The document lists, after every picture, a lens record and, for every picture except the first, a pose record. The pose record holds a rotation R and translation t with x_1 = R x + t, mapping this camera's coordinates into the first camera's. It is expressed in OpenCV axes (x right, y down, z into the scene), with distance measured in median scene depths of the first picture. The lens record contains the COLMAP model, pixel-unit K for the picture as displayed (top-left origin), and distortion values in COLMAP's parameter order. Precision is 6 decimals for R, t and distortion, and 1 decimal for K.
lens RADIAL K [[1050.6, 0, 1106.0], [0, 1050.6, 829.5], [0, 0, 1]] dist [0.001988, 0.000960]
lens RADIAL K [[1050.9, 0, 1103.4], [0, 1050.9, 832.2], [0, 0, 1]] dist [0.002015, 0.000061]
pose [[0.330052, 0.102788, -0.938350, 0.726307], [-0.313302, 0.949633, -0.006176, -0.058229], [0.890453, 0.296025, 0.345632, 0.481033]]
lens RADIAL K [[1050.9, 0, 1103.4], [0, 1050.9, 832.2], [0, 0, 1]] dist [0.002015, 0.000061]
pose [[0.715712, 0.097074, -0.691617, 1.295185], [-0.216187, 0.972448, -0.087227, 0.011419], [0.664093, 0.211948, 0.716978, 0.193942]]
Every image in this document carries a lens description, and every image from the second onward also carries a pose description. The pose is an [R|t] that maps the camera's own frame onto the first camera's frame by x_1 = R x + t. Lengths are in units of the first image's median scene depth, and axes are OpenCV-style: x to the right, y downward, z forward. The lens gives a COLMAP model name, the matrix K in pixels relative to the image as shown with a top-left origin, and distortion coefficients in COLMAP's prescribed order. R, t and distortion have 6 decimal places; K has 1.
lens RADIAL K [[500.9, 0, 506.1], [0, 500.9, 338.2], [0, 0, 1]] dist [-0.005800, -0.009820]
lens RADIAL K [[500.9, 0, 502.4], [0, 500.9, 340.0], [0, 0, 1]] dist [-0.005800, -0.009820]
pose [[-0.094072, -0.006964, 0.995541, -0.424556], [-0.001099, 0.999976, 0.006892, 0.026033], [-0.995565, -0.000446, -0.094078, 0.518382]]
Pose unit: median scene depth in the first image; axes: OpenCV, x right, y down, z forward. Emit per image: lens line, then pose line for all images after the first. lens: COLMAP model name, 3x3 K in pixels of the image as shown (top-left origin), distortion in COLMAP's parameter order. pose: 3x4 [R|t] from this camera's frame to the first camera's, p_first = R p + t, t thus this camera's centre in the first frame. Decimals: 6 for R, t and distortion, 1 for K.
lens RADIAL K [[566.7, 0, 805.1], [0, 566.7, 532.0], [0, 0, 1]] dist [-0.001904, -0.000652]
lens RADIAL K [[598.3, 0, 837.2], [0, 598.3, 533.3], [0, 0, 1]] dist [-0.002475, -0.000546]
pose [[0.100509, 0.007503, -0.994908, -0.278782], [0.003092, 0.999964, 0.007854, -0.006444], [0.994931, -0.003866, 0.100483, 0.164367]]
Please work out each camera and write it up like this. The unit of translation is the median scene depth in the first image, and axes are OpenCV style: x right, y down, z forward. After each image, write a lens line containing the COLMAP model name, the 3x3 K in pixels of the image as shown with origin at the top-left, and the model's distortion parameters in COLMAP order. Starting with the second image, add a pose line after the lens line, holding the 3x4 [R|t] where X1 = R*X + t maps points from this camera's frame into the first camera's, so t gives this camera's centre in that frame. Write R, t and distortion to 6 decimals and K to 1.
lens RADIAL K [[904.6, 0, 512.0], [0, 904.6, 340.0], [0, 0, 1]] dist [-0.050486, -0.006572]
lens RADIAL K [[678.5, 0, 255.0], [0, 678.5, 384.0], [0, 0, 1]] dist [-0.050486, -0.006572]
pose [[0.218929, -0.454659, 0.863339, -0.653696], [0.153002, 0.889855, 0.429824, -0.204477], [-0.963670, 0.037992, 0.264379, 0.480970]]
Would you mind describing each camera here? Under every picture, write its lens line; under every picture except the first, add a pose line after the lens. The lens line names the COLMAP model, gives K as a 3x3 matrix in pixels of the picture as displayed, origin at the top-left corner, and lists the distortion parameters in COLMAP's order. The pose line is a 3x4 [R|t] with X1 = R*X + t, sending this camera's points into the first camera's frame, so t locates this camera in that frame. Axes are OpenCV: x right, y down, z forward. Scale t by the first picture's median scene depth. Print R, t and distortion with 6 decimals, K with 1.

:::::

> _What is being asked_
Convert the material from its beginning through the line containing "dist [0.001988, 0.000960]", inclusive, into a two-column CSV with the headers input and output. Each row should pair a text with its answer, with every field in double quotes and line breaks replaced by spaces.

> _Written reply_
input,output
"The document lists, after every picture, a lens record and, for every picture except the first, a pose record. The pose record holds a rotation R and translation t with x_1 = R x + t, mapping this camera's coordinates into the first camera's. It is expressed in OpenCV axes (x right, y down, z into the scene), with distance measured in median scene depths of the first picture. The lens record contains the COLMAP model, pixel-unit K for the picture as displayed (top-left origin), and distortion values in COLMAP's parameter order. Precision is 6 decimals for R, t and distortion, and 1 decimal for K.","lens RADIAL K [[1050.6, 0, 1106.0], [0, 1050.6, 829.5], [0, 0, 1]] dist [0.001988, 0.000960]"